The amyloid hypothesis will continue to have its defenders, despite the latest news, who may point to the intriguing preliminary data for aducanumab demonstrating a dose-and time-dependent decrease in amyloid plaque burden, and a potential slowing of cognitive decline—data that encourage us all to wait and see. They may also point to the many ongoing prevention trials in asymptomatic, at-risk patients as the only good test of the hypothesis—and potentially the ideal scenario for BACE inhibitors, which many have suggested will be most effective in a primary prevention role. We’ll have to wait for those to read out beginning in 2019/2020.

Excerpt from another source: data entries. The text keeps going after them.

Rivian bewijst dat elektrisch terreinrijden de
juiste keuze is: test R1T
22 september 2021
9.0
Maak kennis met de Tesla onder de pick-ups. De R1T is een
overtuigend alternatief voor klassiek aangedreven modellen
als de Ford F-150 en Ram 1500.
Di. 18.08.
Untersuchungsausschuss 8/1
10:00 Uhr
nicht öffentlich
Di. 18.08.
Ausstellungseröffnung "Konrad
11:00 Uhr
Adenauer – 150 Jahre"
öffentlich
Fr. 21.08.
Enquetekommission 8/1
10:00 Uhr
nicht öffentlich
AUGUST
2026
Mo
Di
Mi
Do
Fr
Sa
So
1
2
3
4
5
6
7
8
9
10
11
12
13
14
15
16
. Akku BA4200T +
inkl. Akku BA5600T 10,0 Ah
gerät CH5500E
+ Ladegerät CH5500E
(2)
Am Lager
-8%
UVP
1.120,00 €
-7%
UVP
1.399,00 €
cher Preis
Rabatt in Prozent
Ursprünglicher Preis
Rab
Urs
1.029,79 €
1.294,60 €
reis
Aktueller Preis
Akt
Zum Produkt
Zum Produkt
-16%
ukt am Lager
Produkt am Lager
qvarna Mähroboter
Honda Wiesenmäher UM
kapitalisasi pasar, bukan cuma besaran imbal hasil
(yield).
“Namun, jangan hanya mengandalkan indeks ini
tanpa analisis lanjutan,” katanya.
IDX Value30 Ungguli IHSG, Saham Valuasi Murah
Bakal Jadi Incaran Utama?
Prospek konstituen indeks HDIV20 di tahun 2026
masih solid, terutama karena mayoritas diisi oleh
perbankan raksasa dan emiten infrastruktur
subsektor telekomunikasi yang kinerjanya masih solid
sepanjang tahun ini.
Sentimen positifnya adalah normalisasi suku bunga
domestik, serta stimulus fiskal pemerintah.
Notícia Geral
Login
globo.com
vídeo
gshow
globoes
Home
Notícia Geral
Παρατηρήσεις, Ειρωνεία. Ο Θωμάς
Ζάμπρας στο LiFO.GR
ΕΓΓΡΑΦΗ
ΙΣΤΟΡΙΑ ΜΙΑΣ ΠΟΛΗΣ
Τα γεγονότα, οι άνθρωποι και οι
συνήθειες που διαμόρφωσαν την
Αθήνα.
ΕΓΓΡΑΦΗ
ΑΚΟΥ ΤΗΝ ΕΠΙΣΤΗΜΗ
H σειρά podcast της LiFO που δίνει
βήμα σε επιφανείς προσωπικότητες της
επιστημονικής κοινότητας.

That aside, it feels like now, more than ever, the time has come (or, some argue, has long past) for the industry to put real investment into exploring other approaches. Some shifts are happening. Tau, which has long been an industry afterthought, is now, finally, starting to have its day: AbbVie and AC Immune have advanced antibodies targeting tau into the clinic and Biogen has partnered with IONIS on a tau antisense oligonucleotide. However, it could be years before we know if tau therapies work (the earliest trial readout is 2020 and that’s only a Phase II study). Other approaches are being explored, but that road hasn’t been any easier. In the past month and a half, we have seen Boehringer Ingelheim scrap their PDE9 inhibitor BI409306, Takeda and Zinfandel Pharmaceuticals terminate their pioglitazone program, and Pfizer shutter its discovery and early clinical development neuroscience division including four Phase I AD molecules. The one program we expect to read out in 2018 is vTv’s RAGE inhibitor, azeliragon, which also targets pathways upstream of amyloid production. But knowing that azeliragon is being assessed in mild AD patients, it’s hard to believe the drug will be able to succeed where so many others have failed. Moreover, if combination therapy—e.g., amyloid + tau or BACE+ MAb—is really the only way forward, then there could be a regulatory quagmire awaiting those efforts if both investigational products are individually untested or ineffective.
Despite huge risks and terrible odds, large pharma and small biotechs alike have maintained a valiant commitment to research in AD. But the latest string of failures suggest that it may be time to stop bringing new anti-amyloid drugs into the clinic, at least until the trials that are already ongoing (including the prevention trials) readout, and instead, to seize this opportunity to invest in new ideas. There is a mounting cost to continuing down the current path that extends beyond the financial; today’s late-stage clinical trials are enrolling on average about 1,300 patients per study, and most developers are running two trials. It’s an enormous commitment from patients and their caregivers and huge draw on the precious resource that these hard to recruit, difficult to identify, early stage patients represent. We must invest these resources as wisely as we can.